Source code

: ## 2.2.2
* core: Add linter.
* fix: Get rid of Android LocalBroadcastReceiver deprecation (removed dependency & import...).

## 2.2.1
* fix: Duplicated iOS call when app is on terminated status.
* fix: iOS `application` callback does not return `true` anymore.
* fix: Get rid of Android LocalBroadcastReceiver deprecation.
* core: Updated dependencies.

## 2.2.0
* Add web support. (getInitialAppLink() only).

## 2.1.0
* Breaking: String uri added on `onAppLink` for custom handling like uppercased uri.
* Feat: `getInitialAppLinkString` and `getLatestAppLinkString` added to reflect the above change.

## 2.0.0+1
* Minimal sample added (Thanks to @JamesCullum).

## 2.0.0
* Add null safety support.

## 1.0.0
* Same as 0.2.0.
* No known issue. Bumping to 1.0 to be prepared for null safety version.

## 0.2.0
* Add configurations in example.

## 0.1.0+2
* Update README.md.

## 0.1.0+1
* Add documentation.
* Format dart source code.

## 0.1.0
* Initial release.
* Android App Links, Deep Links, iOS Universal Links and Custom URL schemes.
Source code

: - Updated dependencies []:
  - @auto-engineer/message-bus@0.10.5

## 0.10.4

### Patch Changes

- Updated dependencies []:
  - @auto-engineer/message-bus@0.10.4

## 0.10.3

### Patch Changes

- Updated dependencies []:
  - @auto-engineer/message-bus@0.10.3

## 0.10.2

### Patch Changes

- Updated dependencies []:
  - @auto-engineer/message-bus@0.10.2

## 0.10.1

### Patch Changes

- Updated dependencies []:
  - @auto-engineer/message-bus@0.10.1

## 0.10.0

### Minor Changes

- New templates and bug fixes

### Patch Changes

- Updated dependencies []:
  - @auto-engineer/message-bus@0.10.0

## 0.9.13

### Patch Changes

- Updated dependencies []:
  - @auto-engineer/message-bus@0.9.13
──────────
▶ _What this task involves_:
Repeat every entry exactly, leaving nothing out.

▶ _Task solution_:
Source code

: ## 2.2.2
* core: Add linter.
* fix: Get rid of Android LocalBroadcastReceiver deprecation (removed dependency & import...).

## 2.2.1
* fix: Duplicated iOS call when app is on terminated status.
* fix: iOS `application` callback does not return `true` anymore.
* fix: Get rid of Android LocalBroadcastReceiver deprecation.
* core: Updated dependencies.

## 2.2.0
* Add web support. (getInitialAppLink() only).

## 2.1.0
* Breaking: String uri added on `onAppLink` for custom handling like uppercased uri.
* Feat: `getInitialAppLinkString` and `getLatestAppLinkString` added to reflect the above change.

## 2.0.0+1
* Minimal sample added (Thanks to @JamesCullum).

## 2.0.0
* Add null safety support.

## 1.0.0
* Same as 0.2.0.
* No known issue. Bumping to 1.0 to be prepared for null safety version.

## 0.2.0
* Add configurations in example.

## 0.1.0+2
* Update README.md.

## 0.1.0+1
* Add documentation.
* Format dart source code.

## 0.1.0
* Initial release.
* Android App Links, Deep Links, iOS Universal Links and Custom URL schemes.
Source code

: - Updated dependencies []:
  - @auto-engineer/message-bus@0.10.5

## 0.10.4

### Patch Changes

- Updated dependencies []:
  - @auto-engineer/message-bus@0.10.4

## 0.10.3

### Patch Changes

- Updated dependencies []:
  - @auto-engineer/message-bus@0.10.3

## 0.10.2

### Patch Changes

- Updated dependencies []:
  - @auto-engineer/message-bus@0.10.2

## 0.10.1

### Patch Changes

- Updated dependencies []:
  - @auto-engineer/message-bus@0.10.1

## 0.10.0

### Minor Changes

- New templates and bug fixes

### Patch Changes

- Updated dependencies []:
  - @auto-engineer/message-bus@0.10.0

## 0.9.13

### Patch Changes

- Updated dependencies []:
  - @auto-engineer/message-bus@0.9.13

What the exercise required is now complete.